Chayote in a Cinnamon Spiced Tomato Sauce

3 chayote, peeled with a potato peeler and chopped into cubes or
675g/1 1/2 lb peeled and cubed marrow
5 baby courgettes, halved lengthways
salt and pepper

For the tomato sauce:
4 tbsp olive oil
1 large onion, diced
3 garlic cloves, crushed
1 tsp ground cinnamon
1/2 tsp ground cloves
1 tbsp tomato puree
450g/1lb tomatoes, finely diced
handful of raisins
large handful of coriander leaves, chopped
2 jalapeno peppers, chopped

First make the tomato sauce: heat the olive oil in a saucepan and when
hot, fry the onion and garlic gently until soft. Stir the cinnamon and
cloves into the onions, then add the tomato puree, diced tomatoes,
raisins, chopped coriander and chillies together with a little water
to loosen the sauce. Simmer for 10 minutes.

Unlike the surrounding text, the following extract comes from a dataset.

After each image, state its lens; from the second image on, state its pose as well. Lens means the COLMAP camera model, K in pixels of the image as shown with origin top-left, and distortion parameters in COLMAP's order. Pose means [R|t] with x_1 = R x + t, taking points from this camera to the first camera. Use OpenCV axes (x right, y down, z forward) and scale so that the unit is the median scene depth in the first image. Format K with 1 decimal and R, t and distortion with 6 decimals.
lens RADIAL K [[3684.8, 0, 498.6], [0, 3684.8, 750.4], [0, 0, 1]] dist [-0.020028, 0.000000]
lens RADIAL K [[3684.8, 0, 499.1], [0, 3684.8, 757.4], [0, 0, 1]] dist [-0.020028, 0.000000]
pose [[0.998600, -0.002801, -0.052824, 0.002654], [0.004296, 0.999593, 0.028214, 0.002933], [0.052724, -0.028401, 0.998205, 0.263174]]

Now prepare the vegetables: parboil the chayote or marrow and the
courgettes in salted boiling water until they start to soften. Drain
and stir them into the sauce. Simmer gently for 15 minutes. Season to
taste.

Serve dish accompanied with sweet potato mashed with olive oil and
chopped fresh thyme and garnish with courgette flowers that have been
gently sautéed in olive oil.


-----------------------------------------------------------

Cueza a la Veracruzana (Chayote Root Veracruz Style)

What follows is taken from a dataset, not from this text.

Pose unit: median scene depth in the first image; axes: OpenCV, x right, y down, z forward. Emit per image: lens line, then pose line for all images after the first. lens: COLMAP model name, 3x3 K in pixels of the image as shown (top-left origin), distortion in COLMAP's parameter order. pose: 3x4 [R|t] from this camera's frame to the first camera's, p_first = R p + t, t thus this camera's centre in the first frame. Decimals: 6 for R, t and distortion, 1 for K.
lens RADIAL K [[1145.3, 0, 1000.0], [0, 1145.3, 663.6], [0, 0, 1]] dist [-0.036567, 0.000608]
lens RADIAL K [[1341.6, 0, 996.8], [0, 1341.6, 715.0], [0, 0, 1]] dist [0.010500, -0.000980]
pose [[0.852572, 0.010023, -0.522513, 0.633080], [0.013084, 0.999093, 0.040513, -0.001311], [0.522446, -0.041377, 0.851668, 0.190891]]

3 lbs Cueza, peeled and cut in 1 inch slices (may substitute potato)
8 cloves garlic, chopped
1 cup onion, finely chopped
2 tbsp olive oil
4 lbs tomatoes, peeled, seeded and chopped
2 pimentos, cut in strips
1 tbsp sea salt
1 tsp freshly ground black pepper
4 bay leaves
1 tsp oregano
4 tbsp margarine
1/2 cup stuffed green olives, sliced
1/2 cup capers
12 guero chillies (fresh or canned)

Boil the Cueza in salted water for 20 minutes, drain and reserve.
While the Cueza is cooking, sauté the garlic and onion in the oil for
3 minutes. Add the tomatoes and bring to a boil. Add the pimentos and
cook, stirring for 2 more minutes. Add the salt, black pepper, bay
leaves and oregano, cover and cook on low heat for 10 minutes. Turn
off the heat. Preheat the oven to 375F. Sauté the Cueza in the
margarine until golden brown turning to brown both sides.

Arrange the browned Cueza in an oven proof baking dish, cover with the
tomato mixture and sprinkle with olives, capers and guero chiles on
top. Cover with banana leave (or aluminium foil) and bake for 25
minutes or until bubbly. Serve with a green salad or sautéed spinach.